Por aquellos días en Banjed transcurrían —y es un cálculo de alguien carente de esa sabiduría para dictaminar un aproximado a la edad ajena: siempre yerro— sus 8 o 10 años de vida. Unas “colitas” estiraban la piel de su cráneo para otorgarle una picardía semioriental a su rostro moreno.
Banjed era una niña especial, de seriedad absoluta, sumamente modosa: casi intangible. Queda en el recuerdo su imagen cubierta con un vestido amarillo adornado con cuello y puños bordados con la paciente labor del hilo blanco, sobre éste, un delantal a cuadritos azules y blancos, un pequeño bolso de malla pendiente del brazo izquierdo en donde entraban todos los recuerdos y chucherías de su curiosidad.

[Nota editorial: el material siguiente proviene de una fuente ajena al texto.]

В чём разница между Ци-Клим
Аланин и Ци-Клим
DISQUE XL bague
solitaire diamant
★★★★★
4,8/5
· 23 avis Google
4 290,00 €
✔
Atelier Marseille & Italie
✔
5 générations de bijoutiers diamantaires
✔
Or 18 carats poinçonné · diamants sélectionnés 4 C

El hogar de la niña estaba por el rumbo del poniente, una de esas casonas con alta techumbre y amplio jardín privado abierto al visitante y el común alineamiento de macetones —de menos uno en cada esquina— soportados en gruesos pedestales de barro vidriado enmelenados con expurgados helechos. Antiguas caserones levantados sobre gruesos muros de adobe en donde, de vez en cuando, algún retoño maculaba el ocre encalado y en ellos adoptar los múltiples botes y recipientes con flores diversas y colorido en gradaciones sutilmente perfumadas; en las salientes de la viguería, las golondrinas encajaban sus nidos inaccesibles para los gatos.

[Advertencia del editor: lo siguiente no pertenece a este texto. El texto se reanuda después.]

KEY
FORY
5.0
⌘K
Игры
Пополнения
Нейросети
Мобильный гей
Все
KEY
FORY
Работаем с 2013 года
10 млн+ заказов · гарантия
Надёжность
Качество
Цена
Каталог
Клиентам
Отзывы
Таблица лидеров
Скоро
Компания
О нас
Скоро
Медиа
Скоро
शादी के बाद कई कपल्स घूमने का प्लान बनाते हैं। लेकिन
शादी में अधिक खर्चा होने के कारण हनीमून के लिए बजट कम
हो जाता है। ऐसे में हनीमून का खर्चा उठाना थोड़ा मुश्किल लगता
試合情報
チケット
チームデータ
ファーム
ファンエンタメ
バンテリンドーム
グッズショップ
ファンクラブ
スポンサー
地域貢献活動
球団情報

Por las tardes, Banjed bajaba al río hasta un hueco formado por las gruesas raíces de un árbol con media vida acuática y la otra terrena. Durante estas visitas, las voces compasivas afirmaban de un encuentro y charla con las entidades etéreas con quienes comulgaba en la recuperación de una realidad malograda. Una nube de mariposas llevan en sus alas las réplicas menudas en dorado y café del terreno exuberante, de la tierra fértil para la labranza, rica en verdes para satisfacer las necesidades de un hato conminado por la guía del cencerro.
Había un bosque entre los robles del selvático silencio —nicho eucarístico—, espacio sonoro que la magia transformaba en voces de árboles. Algunas pequeñas islas de lirios náuticos encajonadas en los recodos exhalaban su peculiar aroma a limo y podredumbre ocre verdosa en el micro universo de las cigarras dadivosas de un concierto cuando nadie lo atestigua. Extrañamente, el nimbo de mosquitos respetaba el profundo ensimismamiento o la total interiorización de Banjed en su hipnótica simbiosis con el apacible caudal, bajo la renovada capa de hojarasca pulsaba el calor del mediodía en franca rebeldía contra su encierro y sobre de ella, las bandadas estruendosas iban y venían en volutas densas.
Sin reloj ni temperatura Banjed discurría sin consciencia; al “regresar”, era una niña débil, pálida y aturdida que hablaba de regiones extrañas con creaturas aún más. Conversaba con las aves huéspedes en las cornisas —Banjed hablaba con ellas en su lengua de niña y ellas en su idioma propio—. Afirma que un chaneque le esquilmó el conejo/nimbo y en el trascurso de una noche por descuido, entre el basto azul profundo un lucero perdió el camino a casa en donde su ausencia daña a la armonía.
En aquel sosegado flujo, un día —el de San Juan para precisar— brilló estruendosamente un día sobre el día, fulgor que trasmutó su esencia. Banjed fue más que una estrella en la gran bóveda, más que una alborada, más que el viento, el agua, la tierra y la vegetación en el oscuro de las hondonadas; yace en el susurro de las profundidades, en el trino de las aves y el rugir en la montaña, en la lluvia menuda sobre la charca de los sapos vagabundos: inmutable vislumbre de consciencia.
Desde aquel día todo ese mundo habla de Banjed en pasado. Que no la vean no significa que no esté ¿verdad Banjed?